Hanna Arendt wrote shortly after the launch of the first satellites that the conquest of space would make the triumph of scientific man short-lived. Seeing humans as but one of several components of Earth erases the species’ exceptionalism once humans are equated with what used to be their surroundings. Now humans were a part of the environment. And observing Earth from outer space, Arendt argues, is a choice dictated by Heisenberg’s uncertainty principle whereby human observation determines one aspect of nature while blurring or altering another The argument so far is that a vertical expansion of the technosphere constitutes data collected in order to provide a world-view of a global environment or Earth system and that this systemic knowledge, in turn, produces debris throughout the environment that is orbital space. The environing activities whereby the technosphere is envisioned, also enlarges it, eliciting the question of how the sensing and shaping of the technosphere are connected and how this allows us to interact with both its data and debris.
But why is the view from above different from how humans have otherwise perceived, or not, the world as a system and a global environment? There are several counterarguments to be made based on previous vertical efforts, depictions, and intuitions of the world. First, a world-view from above is not confined to satellites or indeed any vertical medium as such. William Fox argues that an aerial view of reality, “aereality,” has been fundamental to human survival. In extreme or arid landscapes, where points of reference are few, the grounded view of human sight is to produce an operative sense of place from above, an aereality. Artists and cartographers producing maps were adapting more than they were constructing aereality, which is something that humans have been making use of long before technoscientific enterprise or the military-industrial complex funded and made prominent a world-view from above As for the conceptualization of Earth from above, Kerry Magruder attributes the circulation of a global imagery to the proliferation of new mediums in the 1700s, most notably cheaper printing techniques for books. Illustrations of Earth allowed several disciplines to converge and correspond as to how to depict a planetary reality and form subsequent debates about science and ethics for life in a global world Both Magruder and Fox rely on Denis Cosgrove’s scholarship of how Western states and scientists in particular asserted authority over and through aerial views In the work of Fox, Magruder, and Cosgrove there is nothing to suggest that satellites would shift human perception of Earth, nor one’s place within that global environment or system. Satellites could be considered just another medium to adapt human aereality in a longer tradition of technoscientific military enterprise.
There is also the prospect that the environing of Earth is cultural.
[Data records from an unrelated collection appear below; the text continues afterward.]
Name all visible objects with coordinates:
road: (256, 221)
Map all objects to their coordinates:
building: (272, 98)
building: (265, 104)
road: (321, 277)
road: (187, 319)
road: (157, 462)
Lisa Parks argues that the Western use of outer space simulated the global Earth before there was technical capacity to produce any global data sets. Television series like the 1960s international Our World constructed a live-broadcast feel that, via satellites, could switch between different locations around the world. Parks concluded that programs in the same vein as Our World asserted fantasies of Western culture in order to later acquire a synoptic view and presence in outer space before this was technically possible
Each of these points of criticism deserves further study on how humans perceive the environment, but the technosphere’s verticality, its data and debris, offer a historically novel approach to how humans interact with a global environment regardless.
Here it is as well to remember Yi-Fu Tuan’s account of how physical science, aesthetics, and architecture and, thereby their perceptions of environment throughout various cultures, began by the late 1700s to shift from vertical to horizontal expressions. Vertical landscape elements evoked a sense of striving, a defiance of gravity, while the horizontal elements were easier to incorporate into planning and rest. One example is the European horizontal organization of nature into spheres that unfold across the Earth’s surface of which the hydrologic cycle became widely circulated to explain transportation of matter and energy from land and sea The previous vertical model from Aristotle’s Meteorologica is a cosmos where water transforms into other elements; a model that sought to pedagogically translate the transcendental relationship existing between the human soul and God, where the soul is a water droplet seeking absorption into heaven or, in other cases, God as the rain that brings back sustenance to the souls of a parched Earth. As the hydrologic cycle acquired its horizontal dimension it became a physical process that did not retain previous metaphoric powers or symbolic overtones
As a physical environment is expanded and manageable horizontally, there are no indwelling spirits of that nature mirrored in a vertical cosmos transcending the immediate landscape In this open horizontal space, the technosphere will always be larger than any human interacting with it. Human agency in a physical environment is also hard to perceive, because the horizontal notion assumes that the environment as something apart from the humans within it. But it has already been illustrated how humans contribute to the spatial verticality of the technosphere through the launch of satellites and debris into outer space. And it has already been suggested how data from satellites provides knowledge of a global environment with which humans can interact and know the technosphere. As a horizontal concept, the technosphere is a rich description of energy flows. But with inference from Tuan’s analysis, the technosphere requires more sophisticated formulation of its vertical elements in order to serve as a metaphor ‒ both transcendental and symbolic – for human meaning, agency, and activity. In order to know oneself, humans in the technosphere need to gaze up to the vertical life into which the technosphere has expanded, and from which humankind made a view of the technosphere possible, probable, and practical.